Collected data
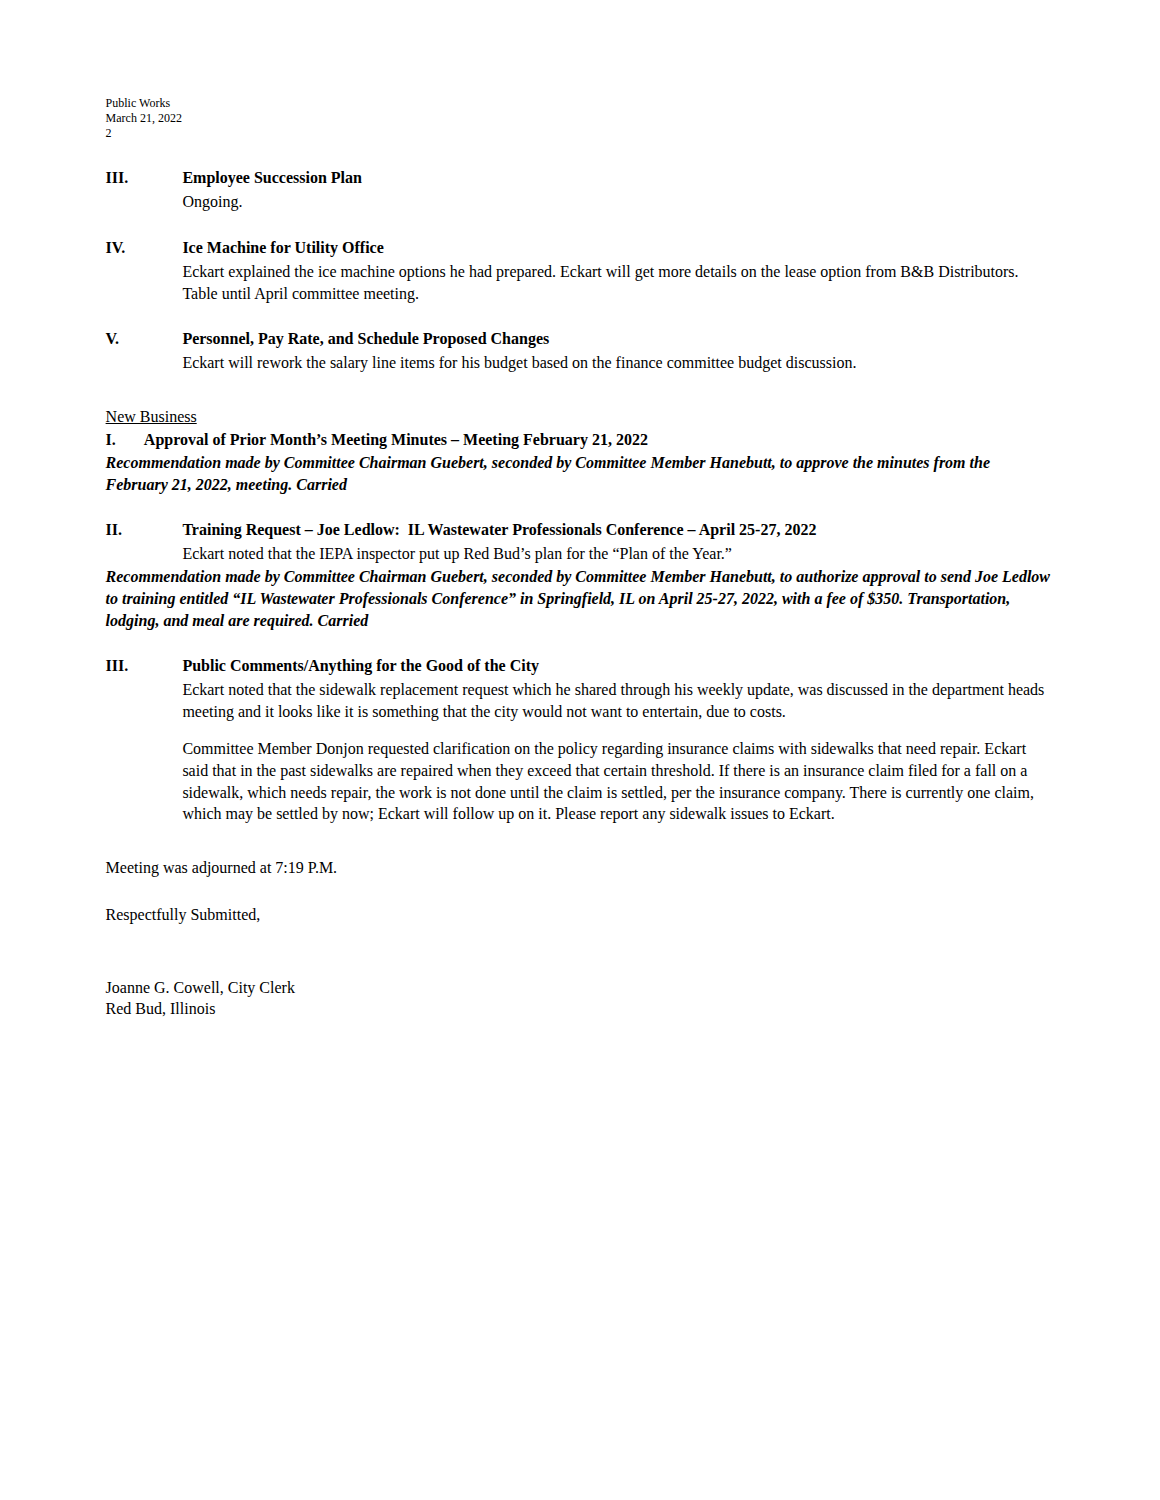Public Works
March 21, 2022
2
III. Employee Succession Plan
Ongoing.
IV. Ice Machine for Utility Office
Eckart explained the ice machine options he had prepared. Eckart will get more details on the lease option from B&B Distributors. Table until April committee meeting.
V. Personnel, Pay Rate, and Schedule Proposed Changes
Eckart will rework the salary line items for his budget based on the finance committee budget discussion.
New Business
I. Approval of Prior Month’s Meeting Minutes – Meeting February 21, 2022
Recommendation made by Committee Chairman Guebert, seconded by Committee Member Hanebutt, to approve the minutes from the February 21, 2022, meeting. Carried
II. Training Request – Joe Ledlow: IL Wastewater Professionals Conference – April 25-27, 2022
Eckart noted that the IEPA inspector put up Red Bud’s plan for the “Plan of the Year.”
Recommendation made by Committee Chairman Guebert, seconded by Committee Member Hanebutt, to authorize approval to send Joe Ledlow to training entitled “IL Wastewater Professionals Conference” in Springfield, IL on April 25-27, 2022, with a fee of $350. Transportation, lodging, and meal are required. Carried
III. Public Comments/Anything for the Good of the City
Eckart noted that the sidewalk replacement request which he shared through his weekly update, was discussed in the department heads meeting and it looks like it is something that the city would not want to entertain, due to costs.
Committee Member Donjon requested clarification on the policy regarding insurance claims with sidewalks that need repair. Eckart said that in the past sidewalks are repaired when they exceed that certain threshold. If there is an insurance claim filed for a fall on a sidewalk, which needs repair, the work is not done until the claim is settled, per the insurance company. There is currently one claim, which may be settled by now; Eckart will follow up on it. Please report any sidewalk issues to Eckart.
Meeting was adjourned at 7:19 P.M.
Respectfully Submitted,
Joanne G. Cowell, City Clerk
Red Bud, Illinois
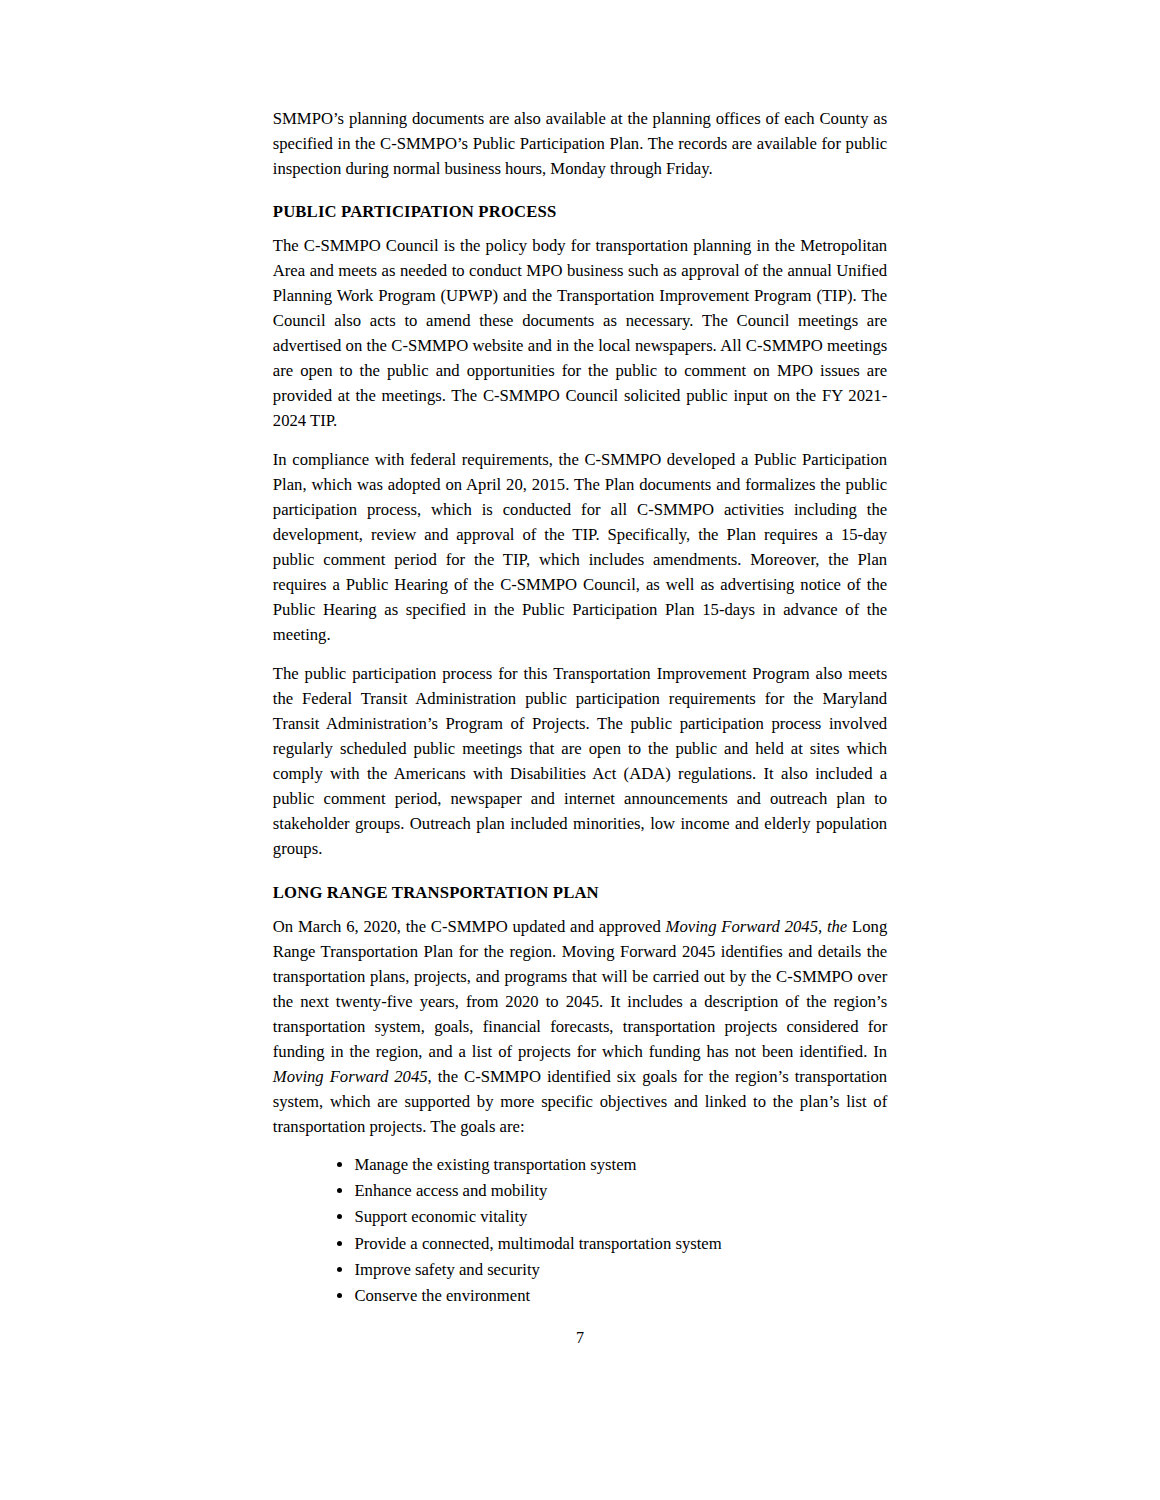SMMPO’s planning documents are also available at the planning offices of each County as specified in the C-SMMPO’s Public Participation Plan. The records are available for public inspection during normal business hours, Monday through Friday.
Public Participation Process
The C-SMMPO Council is the policy body for transportation planning in the Metropolitan Area and meets as needed to conduct MPO business such as approval of the annual Unified Planning Work Program (UPWP) and the Transportation Improvement Program (TIP). The Council also acts to amend these documents as necessary. The Council meetings are advertised on the C-SMMPO website and in the local newspapers. All C-SMMPO meetings are open to the public and opportunities for the public to comment on MPO issues are provided at the meetings. The C-SMMPO Council solicited public input on the FY 2021-2024 TIP.
In compliance with federal requirements, the C-SMMPO developed a Public Participation Plan, which was adopted on April 20, 2015. The Plan documents and formalizes the public participation process, which is conducted for all C-SMMPO activities including the development, review and approval of the TIP. Specifically, the Plan requires a 15-day public comment period for the TIP, which includes amendments. Moreover, the Plan requires a Public Hearing of the C-SMMPO Council, as well as advertising notice of the Public Hearing as specified in the Public Participation Plan 15-days in advance of the meeting.
The public participation process for this Transportation Improvement Program also meets the Federal Transit Administration public participation requirements for the Maryland Transit Administration’s Program of Projects. The public participation process involved regularly scheduled public meetings that are open to the public and held at sites which comply with the Americans with Disabilities Act (ADA) regulations. It also included a public comment period, newspaper and internet announcements and outreach plan to stakeholder groups. Outreach plan included minorities, low income and elderly population groups.
Long Range Transportation Plan
On March 6, 2020, the C-SMMPO updated and approved Moving Forward 2045, the Long Range Transportation Plan for the region. Moving Forward 2045 identifies and details the transportation plans, projects, and programs that will be carried out by the C-SMMPO over the next twenty-five years, from 2020 to 2045. It includes a description of the region’s transportation system, goals, financial forecasts, transportation projects considered for funding in the region, and a list of projects for which funding has not been identified. In Moving Forward 2045, the C-SMMPO identified six goals for the region’s transportation system, which are supported by more specific objectives and linked to the plan’s list of transportation projects. The goals are:
Manage the existing transportation system
Enhance access and mobility
Support economic vitality
Provide a connected, multimodal transportation system
Improve safety and security
Conserve the environment
7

▶ What is expected:
Give back all entries exactly. No pictures belong in the copy.

▶ Response:
Public Works
March 21, 2022
2
III. Employee Succession Plan
Ongoing.
IV. Ice Machine for Utility Office
Eckart explained the ice machine options he had prepared. Eckart will get more details on the lease option from B&B Distributors. Table until April committee meeting.
V. Personnel, Pay Rate, and Schedule Proposed Changes
Eckart will rework the salary line items for his budget based on the finance committee budget discussion.
New Business
I. Approval of Prior Month’s Meeting Minutes – Meeting February 21, 2022
Recommendation made by Committee Chairman Guebert, seconded by Committee Member Hanebutt, to approve the minutes from the February 21, 2022, meeting. Carried
II. Training Request – Joe Ledlow: IL Wastewater Professionals Conference – April 25-27, 2022
Eckart noted that the IEPA inspector put up Red Bud’s plan for the “Plan of the Year.”
Recommendation made by Committee Chairman Guebert, seconded by Committee Member Hanebutt, to authorize approval to send Joe Ledlow to training entitled “IL Wastewater Professionals Conference” in Springfield, IL on April 25-27, 2022, with a fee of $350. Transportation, lodging, and meal are required. Carried
III. Public Comments/Anything for the Good of the City
Eckart noted that the sidewalk replacement request which he shared through his weekly update, was discussed in the department heads meeting and it looks like it is something that the city would not want to entertain, due to costs.
Committee Member Donjon requested clarification on the policy regarding insurance claims with sidewalks that need repair. Eckart said that in the past sidewalks are repaired when they exceed that certain threshold. If there is an insurance claim filed for a fall on a sidewalk, which needs repair, the work is not done until the claim is settled, per the insurance company. There is currently one claim, which may be settled by now; Eckart will follow up on it. Please report any sidewalk issues to Eckart.
Meeting was adjourned at 7:19 P.M.
Respectfully Submitted,
Joanne G. Cowell, City Clerk
Red Bud, Illinois
SMMPO’s planning documents are also available at the planning offices of each County as specified in the C-SMMPO’s Public Participation Plan. The records are available for public inspection during normal business hours, Monday through Friday.
Public Participation Process
The C-SMMPO Council is the policy body for transportation planning in the Metropolitan Area and meets as needed to conduct MPO business such as approval of the annual Unified Planning Work Program (UPWP) and the Transportation Improvement Program (TIP). The Council also acts to amend these documents as necessary. The Council meetings are advertised on the C-SMMPO website and in the local newspapers. All C-SMMPO meetings are open to the public and opportunities for the public to comment on MPO issues are provided at the meetings. The C-SMMPO Council solicited public input on the FY 2021-2024 TIP.
In compliance with federal requirements, the C-SMMPO developed a Public Participation Plan, which was adopted on April 20, 2015. The Plan documents and formalizes the public participation process, which is conducted for all C-SMMPO activities including the development, review and approval of the TIP. Specifically, the Plan requires a 15-day public comment period for the TIP, which includes amendments. Moreover, the Plan requires a Public Hearing of the C-SMMPO Council, as well as advertising notice of the Public Hearing as specified in the Public Participation Plan 15-days in advance of the meeting.
The public participation process for this Transportation Improvement Program also meets the Federal Transit Administration public participation requirements for the Maryland Transit Administration’s Program of Projects. The public participation process involved regularly scheduled public meetings that are open to the public and held at sites which comply with the Americans with Disabilities Act (ADA) regulations. It also included a public comment period, newspaper and internet announcements and outreach plan to stakeholder groups. Outreach plan included minorities, low income and elderly population groups.
Long Range Transportation Plan
On March 6, 2020, the C-SMMPO updated and approved Moving Forward 2045, the Long Range Transportation Plan for the region. Moving Forward 2045 identifies and details the transportation plans, projects, and programs that will be carried out by the C-SMMPO over the next twenty-five years, from 2020 to 2045. It includes a description of the region’s transportation system, goals, financial forecasts, transportation projects considered for funding in the region, and a list of projects for which funding has not been identified. In Moving Forward 2045, the C-SMMPO identified six goals for the region’s transportation system, which are supported by more specific objectives and linked to the plan’s list of transportation projects. The goals are:
Manage the existing transportation system
Enhance access and mobility
Support economic vitality
Provide a connected, multimodal transportation system
Improve safety and security
Conserve the environment
7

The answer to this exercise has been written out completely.